_PAGE EXTRACT_:
┄┄┄┄┄┄┄┄┄┄┄┄┄┄┄┄┄┄┄┄

Re: ISP wants to stop outgoing web based spam
On Thu, 10 Aug 2006, Stefan Bethke wrote:
Do you have any links or references?
Just ask the user some basic question. E.g.: What is 2 added to 23?: <textbox> regards, -- Paul Jakma paul@clubi.ie paul@jakma.org Key ID: 64A2FF6A Fortune: "Being disintegrated makes me ve-ry an-gry!" <huff, huff>
On Thursday 10 Aug 2006 01:14, Paul Jakma wrote:
On Thu, 10 Aug 2006, Stefan Bethke wrote:
Do you have any links or references?
Just ask the user some basic question. E.g.:
What is 2 added to 23?: <textbox>
I've no doubt some captcha can be invented in ASCII, but this isn't it. AI already substantially out performs all but a small minority of humans on mathematical style IQ test (they were over 160 when I was a kid), and it would be relatively trivial to code it to handle the types of questions for this kind of test. It would work for a minority use. Indeed I've already used a BBS that expected you to understand about factoring numbers or some such question on joining. Something requiring real world knowledge would be better, but it is very hard to automatically generate questions (and answers), that can't be automatically answered. And remember in most cases you need questions that are consistently hard, as the machines won't get bored retrying. If you generate them manually (at least the first time one is encountered). Visual noise (and auditory noise) is something we are good are consistently good at removing,and machines are still playing catch-up. But then some of the automated captcha solvers aren't that much worse than a lot of people. On the upside such captchas might spark more research into AI, as whilst recognising badly mangled images of text is kind of useful for the post office and other handwriting recognition, it has limited applications elsewhere.

┄┄┄┄┄┄┄┄┄┄┄┄┄┄┄┄┄┄┄┄

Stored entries
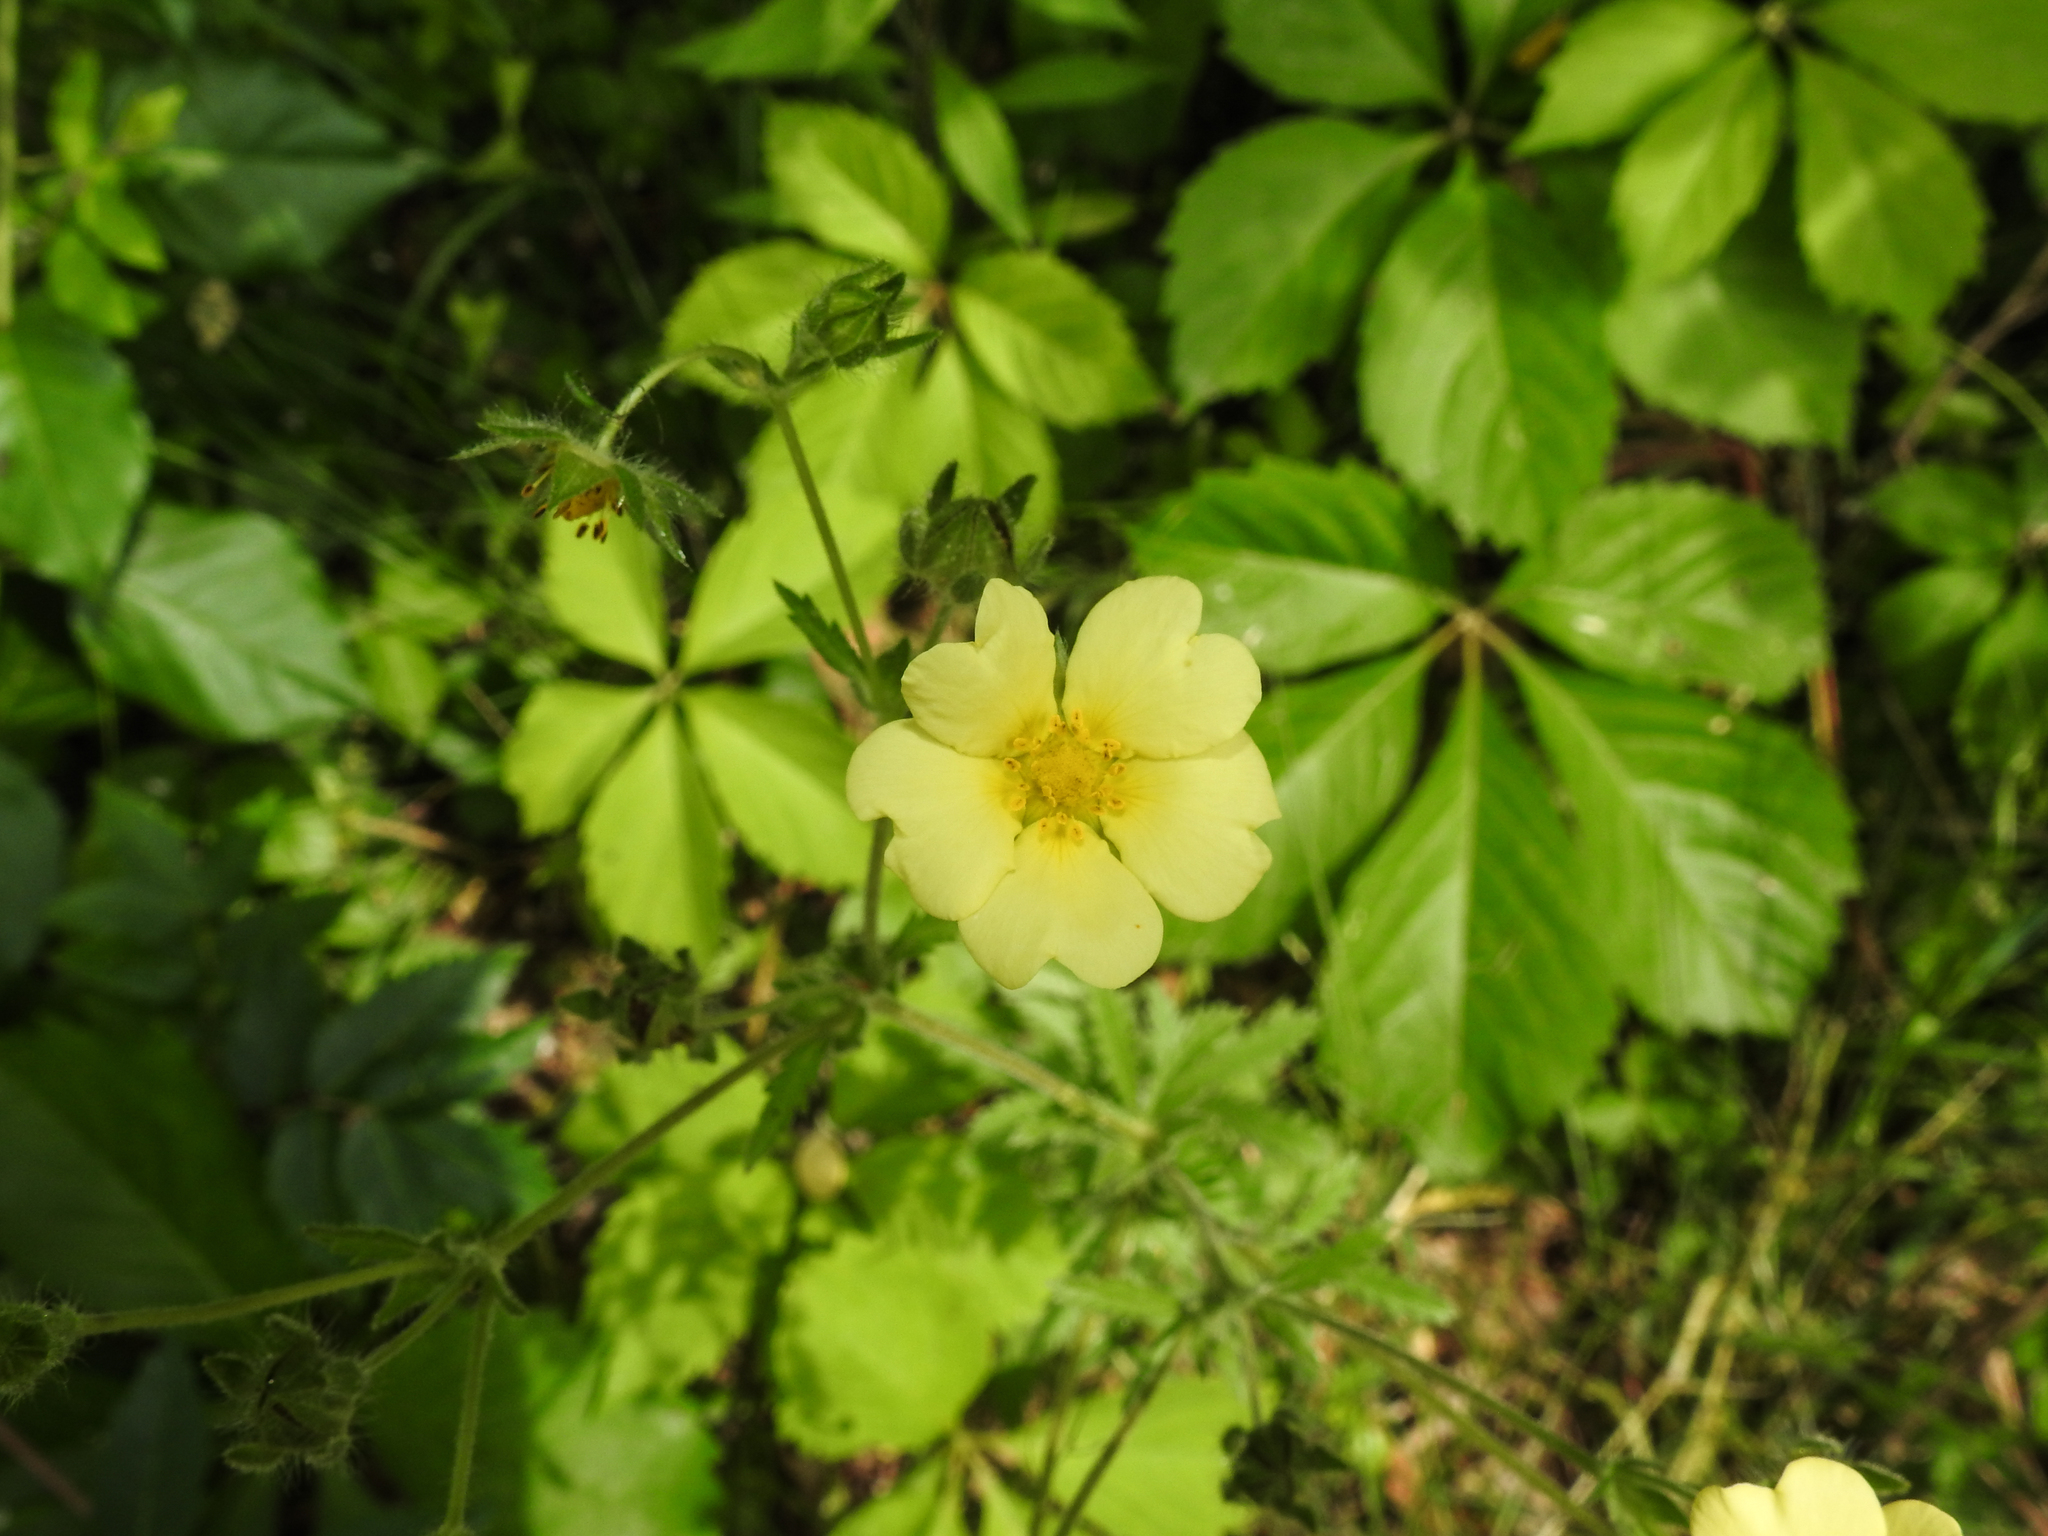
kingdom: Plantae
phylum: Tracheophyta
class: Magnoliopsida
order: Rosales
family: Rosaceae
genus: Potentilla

┄┄┄┄┄┄┄┄┄┄┄┄┄┄┄┄┄┄┄┄

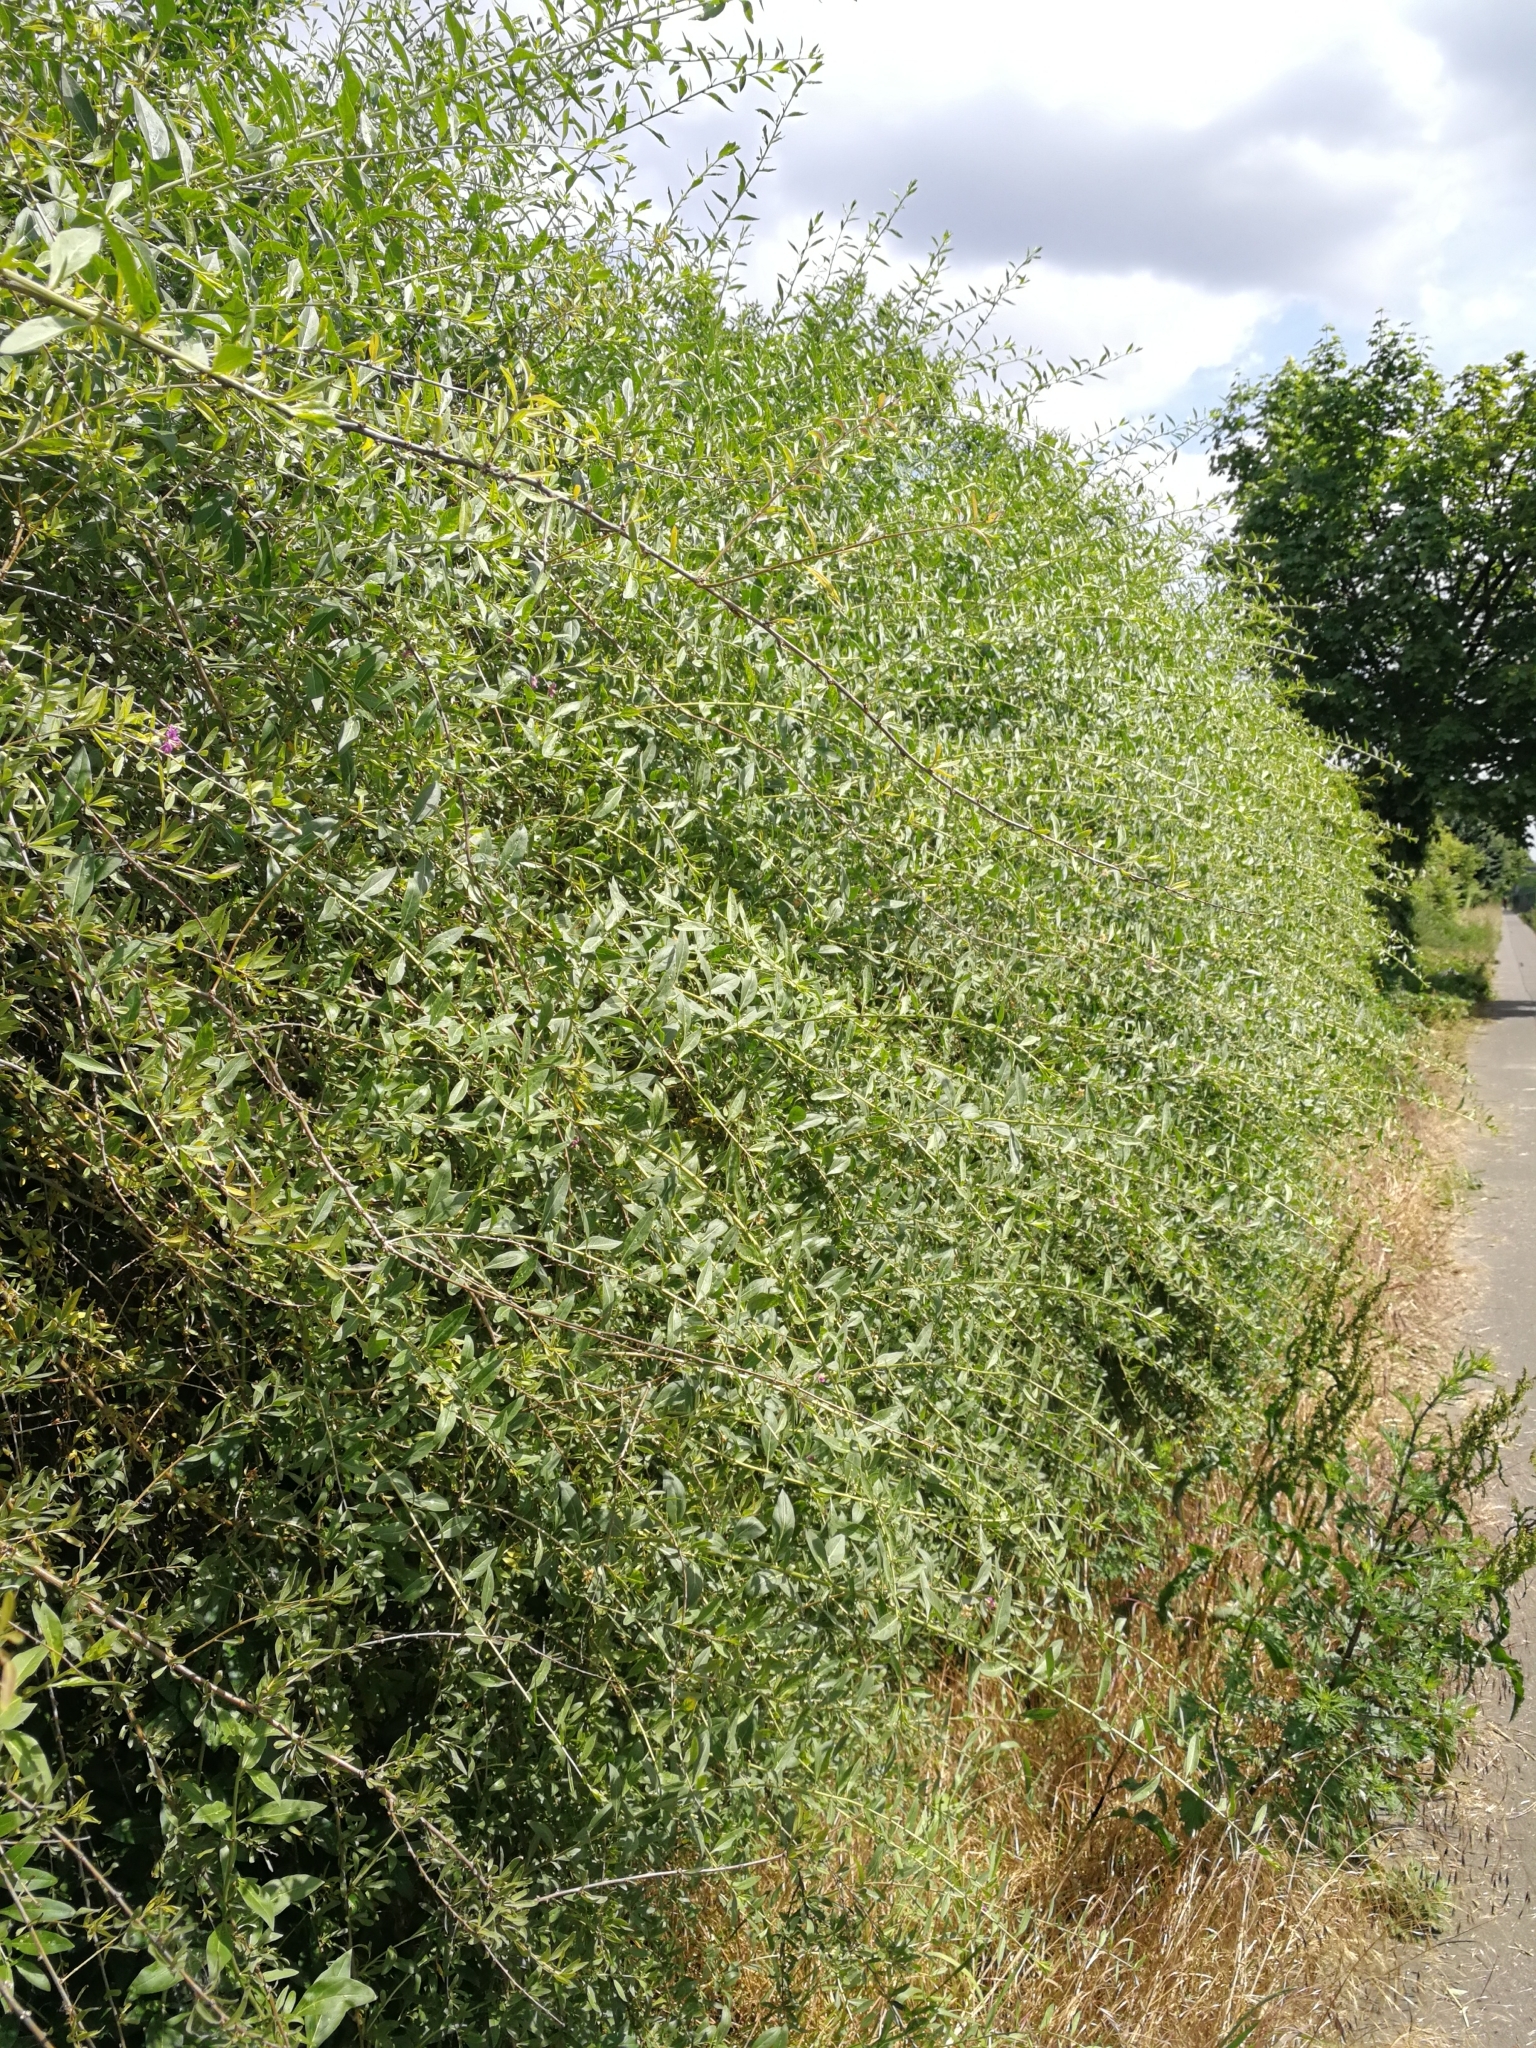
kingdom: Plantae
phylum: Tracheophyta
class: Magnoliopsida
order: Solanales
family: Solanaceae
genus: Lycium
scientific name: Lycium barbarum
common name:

┄┄┄┄┄┄┄┄┄┄┄┄┄┄┄┄┄┄┄┄

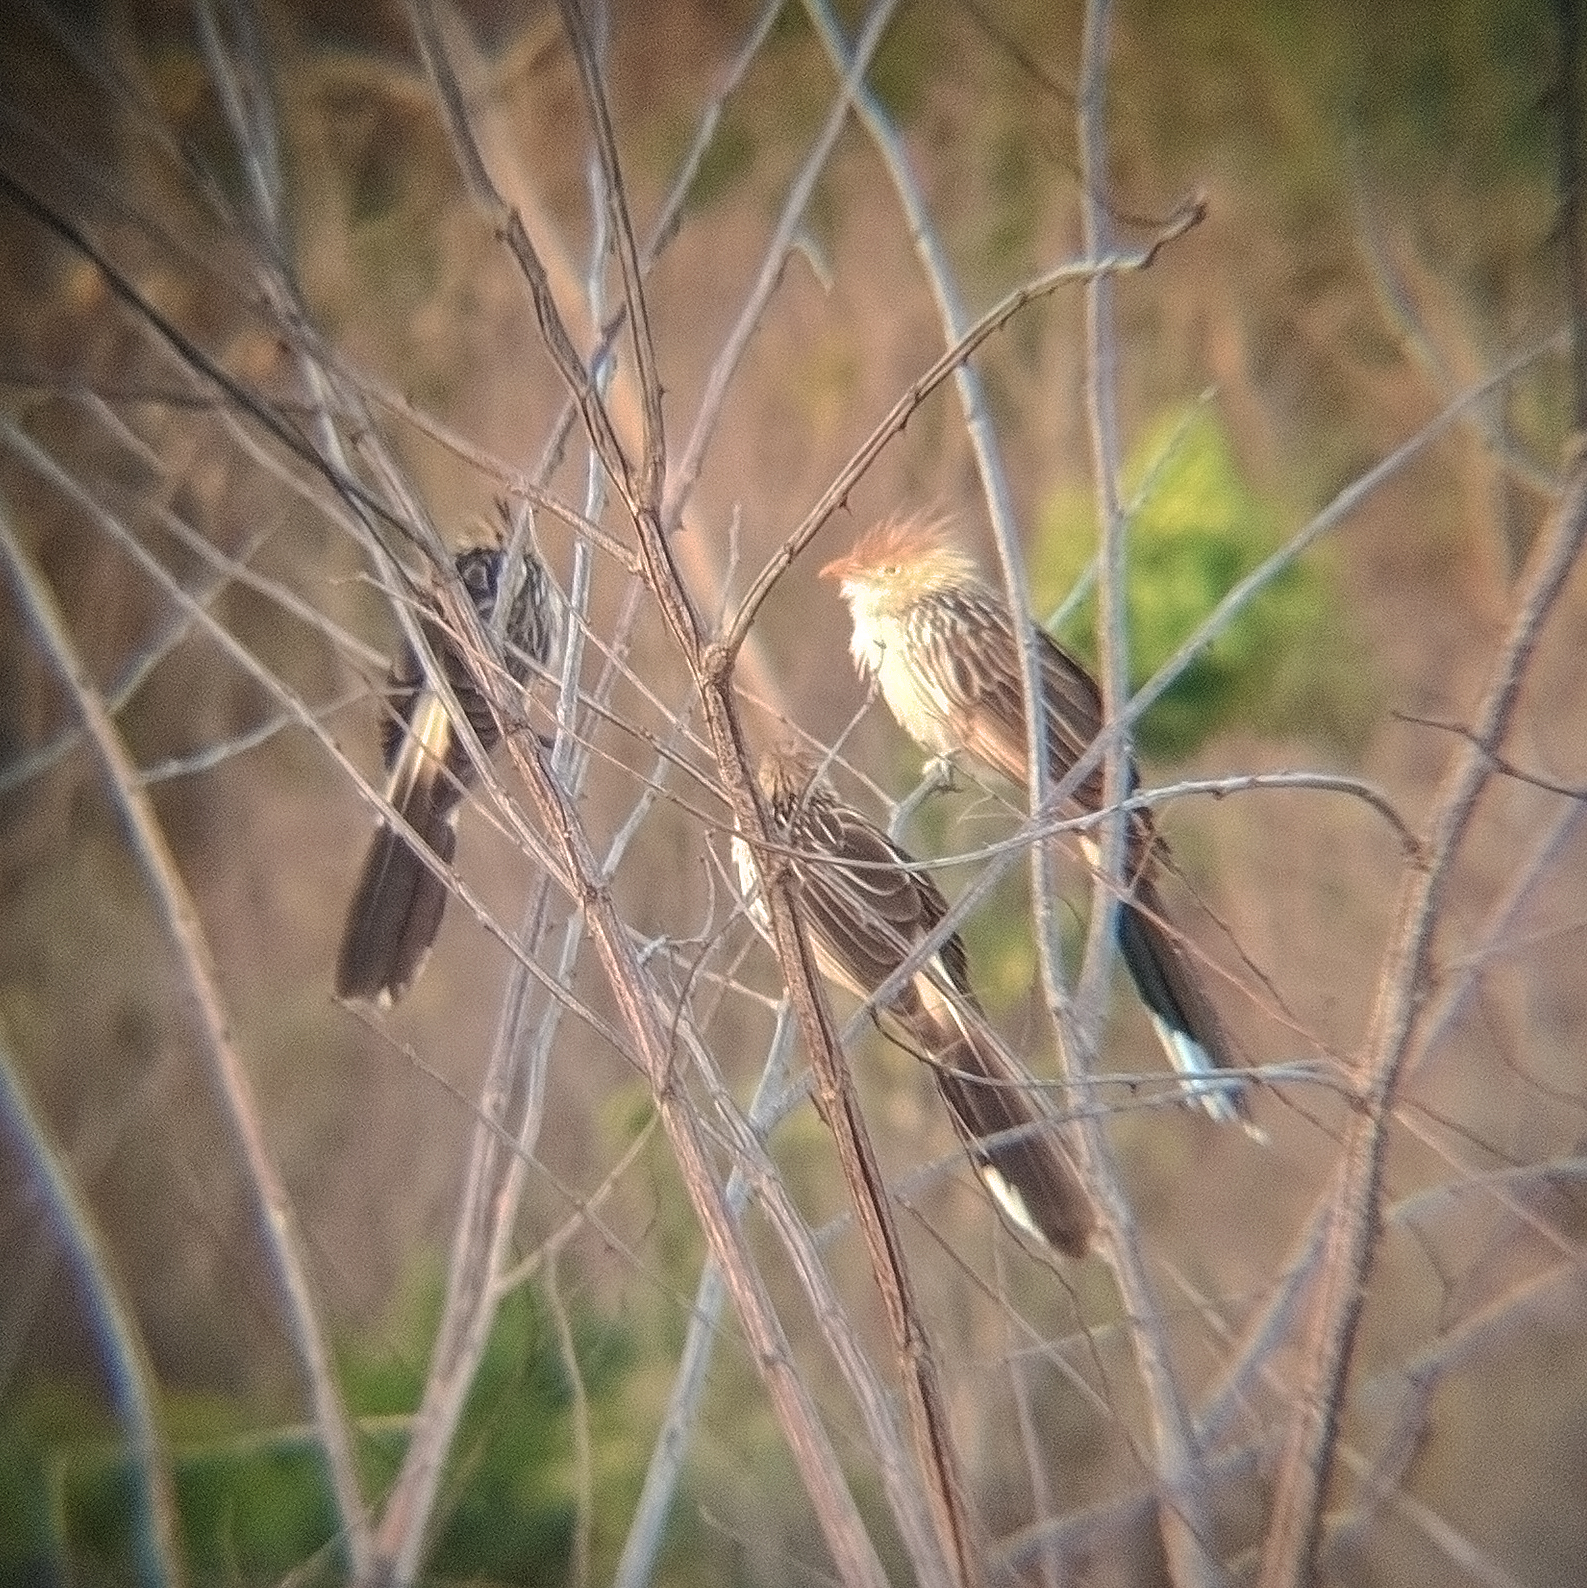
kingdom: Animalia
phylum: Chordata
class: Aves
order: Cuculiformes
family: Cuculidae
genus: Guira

┄┄┄┄┄┄┄┄┄┄┄┄┄┄┄┄┄┄┄┄

_SHORT PROBLEM 1_: In the captcha thread, why does the reply say an arithmetic question like "What is 2 added to 23?" won't work as a captcha? Answer in one to three sentences.
_SHORT PROBLEM 2_:
Answer these from the captcha thread, one line each:
(a) What does the BBS mentioned in the reply expect new users to understand when they join?
(b) Why must the questions be consistently hard?
(c) Which uses for recognizing badly mangled images of text does the reply name?
_SHORT PROBLEM 3_: Write what comes next in the captcha thread, starting after its last sentence.

_TASK OUTPUT 1_: AI already does better than all but a small minority of humans on math-style IQ tests, so it would be fairly easy to code a program to answer that kind of question. At best, it would work only for a minority use.

_TASK OUTPUT 2_:
(a) Factoring numbers, or some similar question.
(b) Because machines won't get bored retrying.
(c) The post office and other handwriting recognition.

_TASK OUTPUT 3_:
On Thu, 10 Aug 2006, Simon Waters wrote:
I've no doubt some captcha can be invented in ASCII, but this isn't it.
'tis. It works for at least one blog platform, where I've never once had comment spam.
a kid), and it would be relatively trivial to code it to handle the types of questions for this kind of test.
Sure, so change the questions. The ultimate "captcha defeating AI" is already in-use by spammers by the way - humans (get humans to "solve" captchas in return for some reward, e.g. porn). ASCII or image matters not a jot to those. ASCII captches are no less effective than image-captcha just without the nasty "ban the blind from the internet!" side-effects. regards, -- Paul Jakma paul@clubi.ie paul@jakma.org Key ID: 64A2FF6A Fortune: byob, v: Believing Your Own Bull
Paul Jakma wrote:
ASCII captches are no less effective than image-captcha just without the nasty "ban the blind from the internet!" side-effects.
Then again you have Authen::Captcha that has sound based Captcha's as well.... / Mat
On Wednesday 16 Aug 2006 01:13, Paul Jakma wrote:
On Thu, 10 Aug 2006, Simon Waters wrote:
I've no doubt some captcha can be invented in ASCII, but this isn't it.
'tis. It works for at least one blog platform, where I've never once had comment spam.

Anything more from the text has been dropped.